Data excerpt Block Start

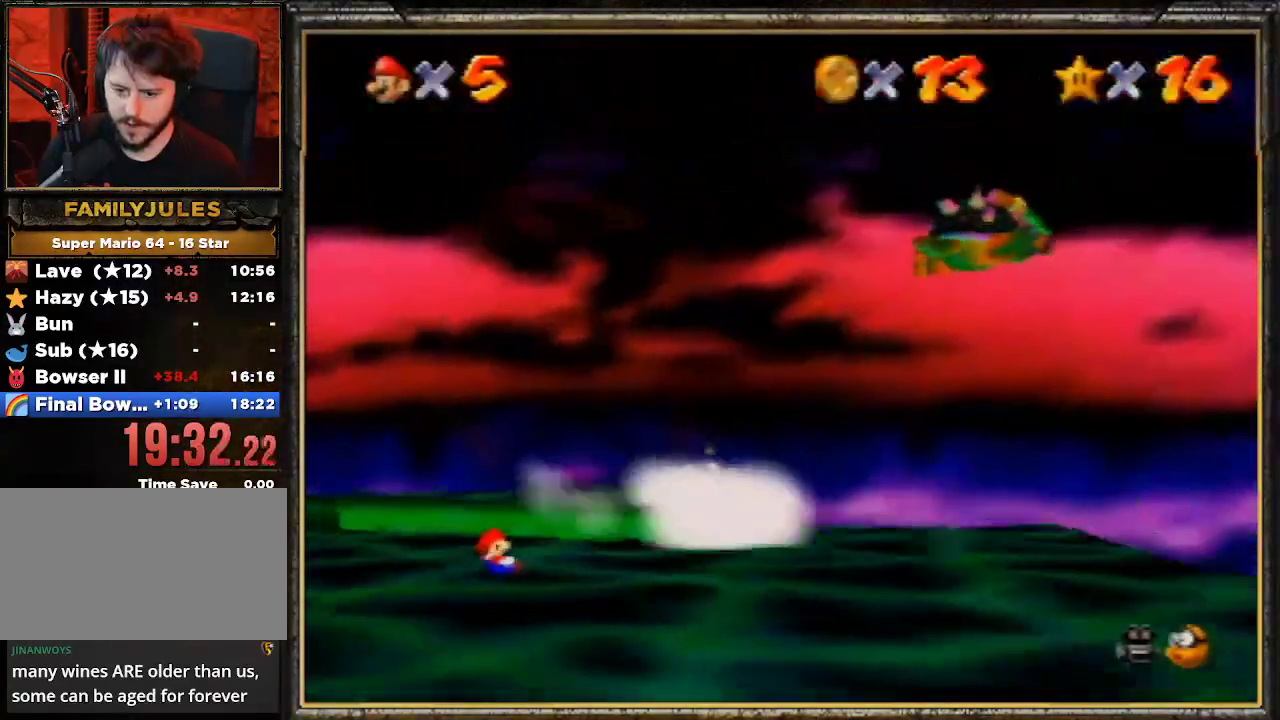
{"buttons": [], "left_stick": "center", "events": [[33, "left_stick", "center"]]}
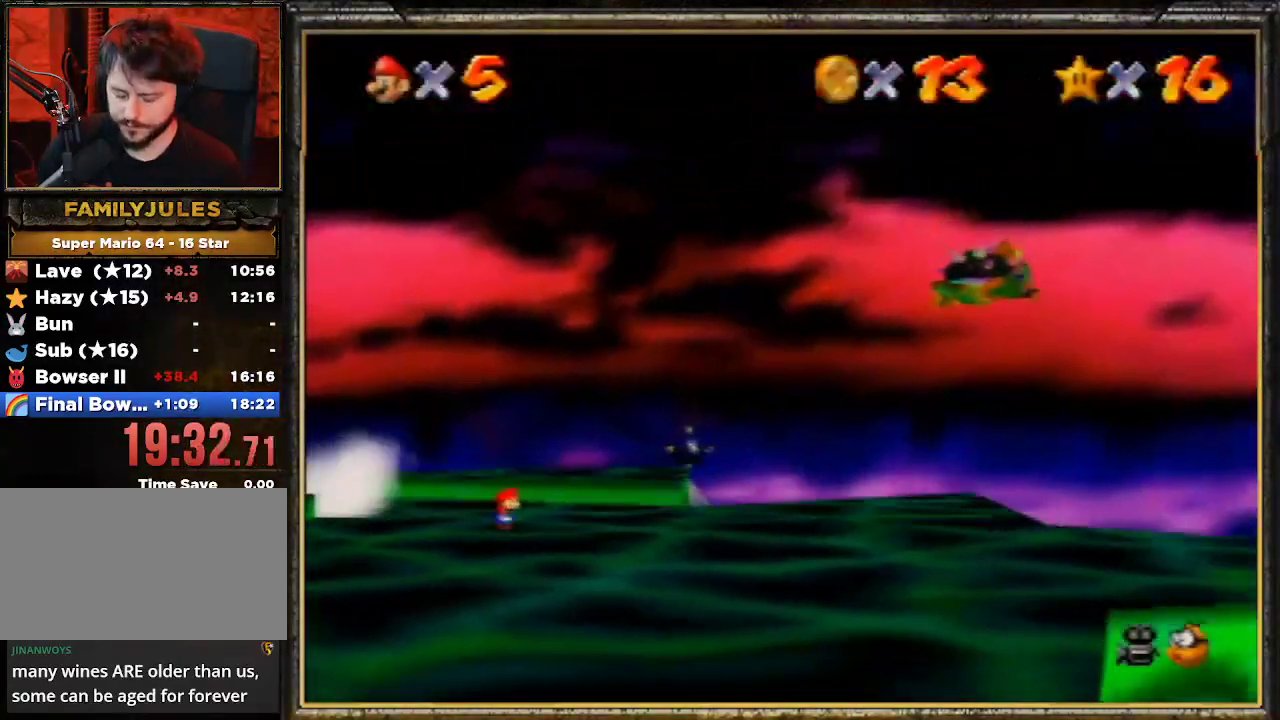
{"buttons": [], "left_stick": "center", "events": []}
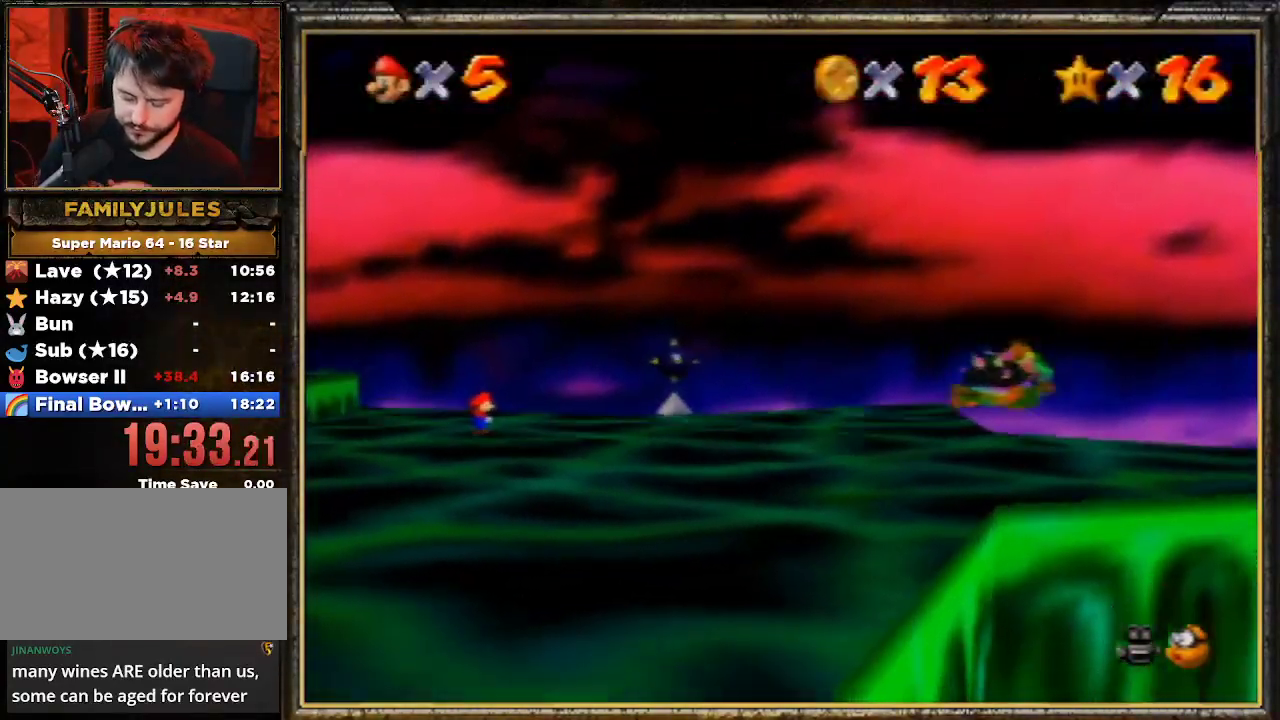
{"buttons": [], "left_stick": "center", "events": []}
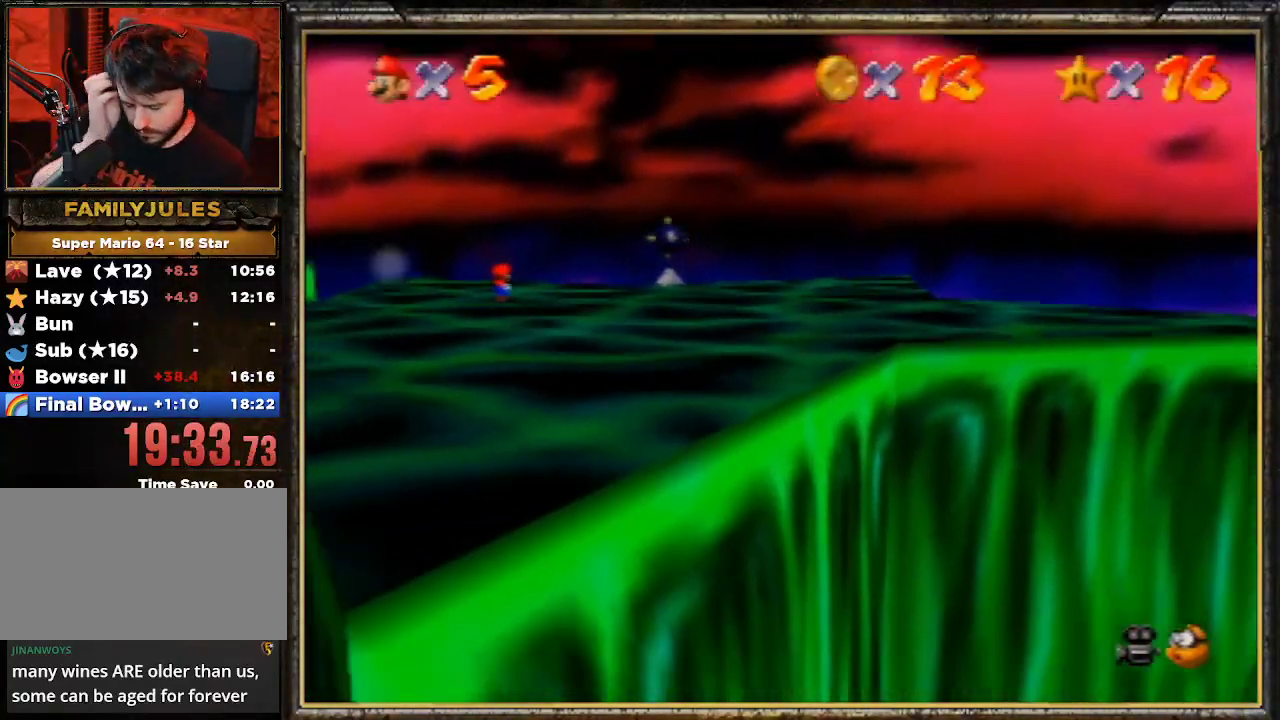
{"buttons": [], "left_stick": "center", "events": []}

Data excerpt Block End

» **The task**:
Return the complete material exactly as given, excluding images.

» **Result below**:
{"buttons": [], "left_stick": "center", "events": [[33, "left_stick", "center"]]}
{"buttons": [], "left_stick": "center", "events": []}
{"buttons": [], "left_stick": "center", "events": []}
{"buttons": [], "left_stick": "center", "events": []}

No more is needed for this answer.